Professor Ayton has likewise been pressed into the service, and "Lays of the Scottish Cavaliers, and other Poems," have been the immediate result. Perhaps this ought to be stated as a further proof at least, if not the greatest, of the freakishness of the Nine, seeing, that besides the hindrances above noted, as common to a class, the Profes

sor laboured under peculiar drawbacks of his own, which seemed to render him inspiration proof. The railway mania, which made so many of our canny Scots to forget their characteristic caution, had set the Professor's mind agog also: and he had scarcely got clear off from "The Great Glenmutchkin" speculation, when the Muses met him. For although his name did not appear in the published list of the directors to whom the management of that interesting and hopeful undertaking was entrusted, it was soon whispered about, that he was more deeply concerned in it than all of them put together; and it might have, therefore, been imagined, that at such a time his imagination would be dwelling less upon images of poetic beauty, and figures of speech, than upon figures of irate " bulls" and "bears," and that his mind would be too much taken up with the variations of the share-market, to be open to poetic exercitation. Yet the divine

afflatus came upon him so mightily, that he withdrew at once from the roughness of these uncongenial pursuits, and set himself to indite the high thoughts and airy fancies with which his mind became unexpectedly fraught.

The "Lays of the Scottish Cavaliers" are offered to the public without preface or introduction; and as neither the one nor the other serves to disarm criticism, we recommend others, in like circumstances, to note the wisdom of such an example as the Professor sets them.
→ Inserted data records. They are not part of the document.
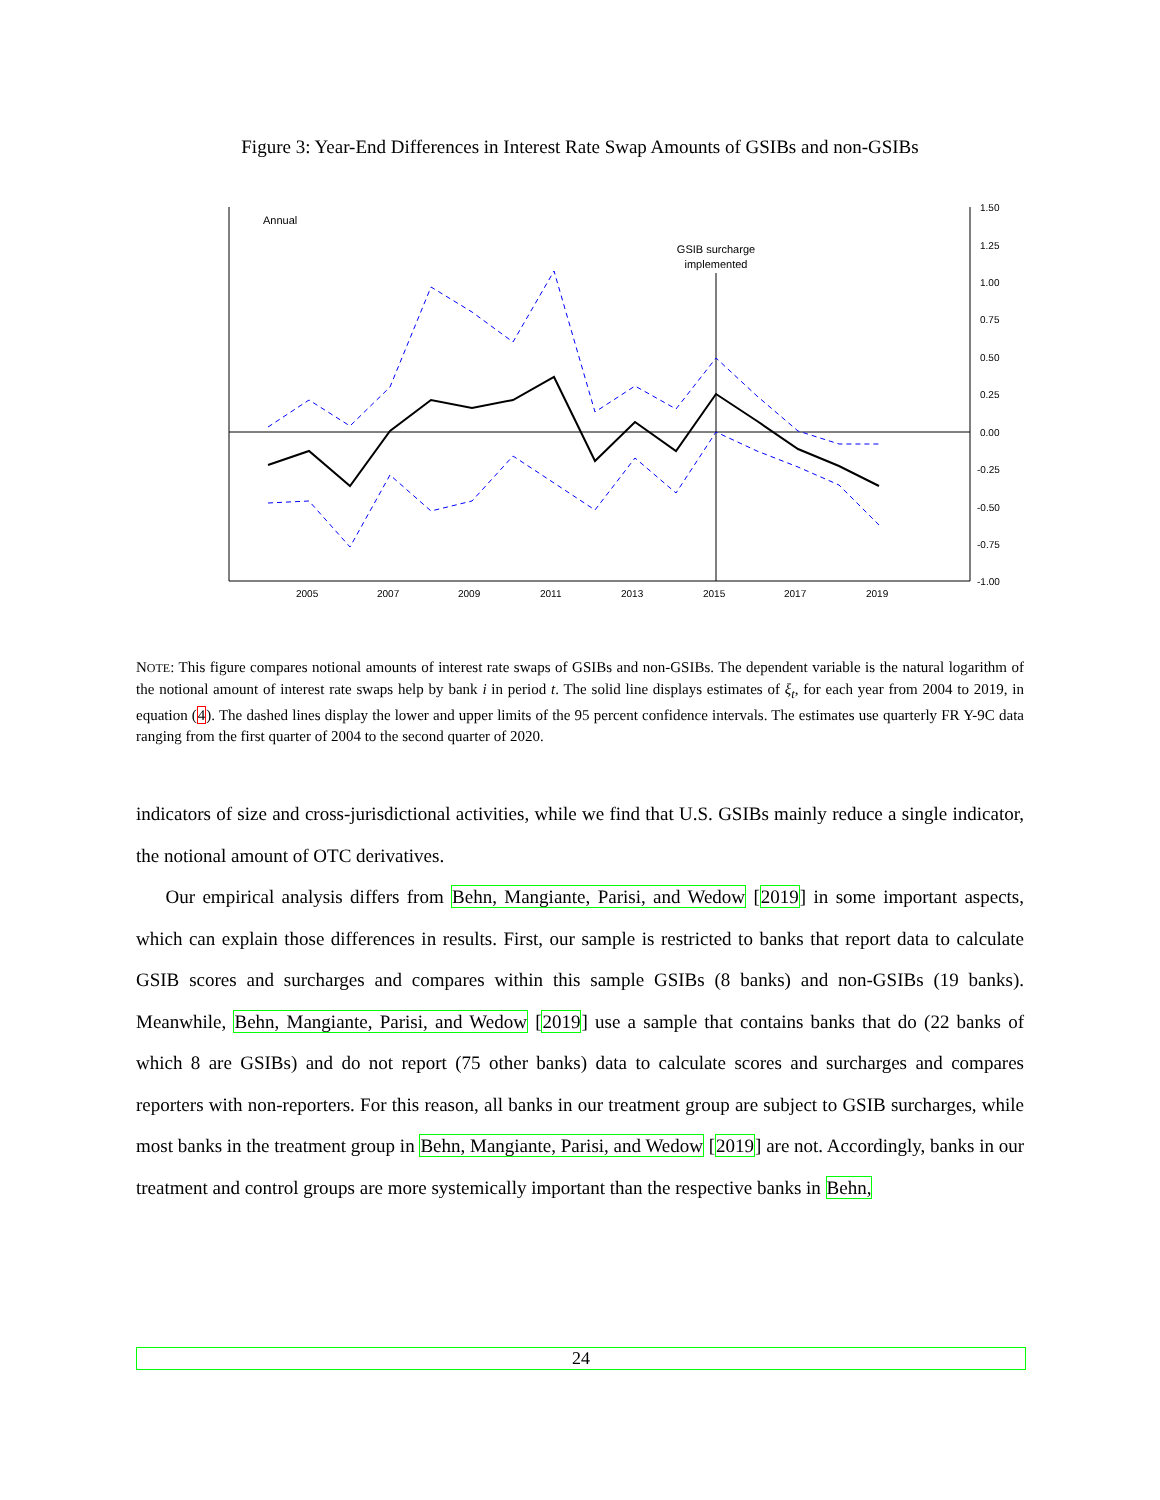Figure 3: Year-End Differences in Interest Rate Swap Amounts of GSIBs and non-GSIBs
Annual
GSIB surcharge
implemented
1.50
1.25
1.00
0.75
0.50
0.25
0.00
-0.25
-0.50
-0.75
-1.00
2005
2007
2009
2011
2013
2015
2017
2019
NOTE: This figure compares notional amounts of interest rate swaps of GSIBs and non-GSIBs. The dependent variable is the natural logarithm of the notional amount of interest rate swaps help by bank i in period t. The solid line displays estimates of ξ<sub>t</sub>, for each year from 2004 to 2019, in equation (4). The dashed lines display the lower and upper limits of the 95 percent confidence intervals. The estimates use quarterly FR Y-9C data ranging from the first quarter of 2004 to the second quarter of 2020.
indicators of size and cross-jurisdictional activities, while we find that U.S. GSIBs mainly reduce a single indicator, the notional amount of OTC derivatives.
Our empirical analysis differs from Behn, Mangiante, Parisi, and Wedow [2019] in some important aspects, which can explain those differences in results. First, our sample is restricted to banks that report data to calculate GSIB scores and surcharges and compares within this sample GSIBs (8 banks) and non-GSIBs (19 banks). Meanwhile, Behn, Mangiante, Parisi, and Wedow [2019] use a sample that contains banks that do (22 banks of which 8 are GSIBs) and do not report (75 other banks) data to calculate scores and surcharges and compares reporters with non-reporters. For this reason, all banks in our treatment group are subject to GSIB surcharges, while most banks in the treatment group in Behn, Mangiante, Parisi, and Wedow [2019] are not. Accordingly, banks in our treatment and control groups are more systemically important than the respective banks in Behn,
24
Modest prefaces disclaiming all merit, by which some sucking authors seek to propitiate public favour, are impertinent and unnecessary; since, if their own testimony be true, the demerits of their publication will be soon enough discovered by the reader, without a preface; and if a timid modesty is forcing them on to bear a testimony against themselves, which they do not at all wish the public to believe, their apology appears to simple minds like ours little better than a fib. If their book possesses real merit, no apology is needed for publishing it; and if it possesses none, no apology can save it from reprobation, or help even to break the author's fall. If the author believes that his book has merit, as he doubtless does, still we counsel him as a friend, not to tell us the secret, but let us have the satisfaction of making the discovery ourselves for, however "generous" the public may be, we do not like to be approached too cavalierly, and there are few exercises that give us more entire satisfaction than to humble the rash youth who ushers himself into our angust presence with a flourish of trumpets. When the author has established a name, he may then do what he pleases; he may talk or even gossip in prefaces, foot-notes, or appendices, and his friendly public will encourage him with a smile. It is pleasing to have ado, on this occasion, with one who proceeds at once to business, without bows, and smiles and conciliatory addresses. A pertinent explanatory note, and you are at once hurried along by the rushing current of the song, sometimes to a bereaved city, at the moment that the news of a disastrous battle have filled it with the wail of widows and orphans; sometimes to the scene where contending armies await the signal for the onset, or are rushing together with a shock like thunder; and sometimes to the place of execution, to witness the gallant bearing of a brave spirit, when face to face with death.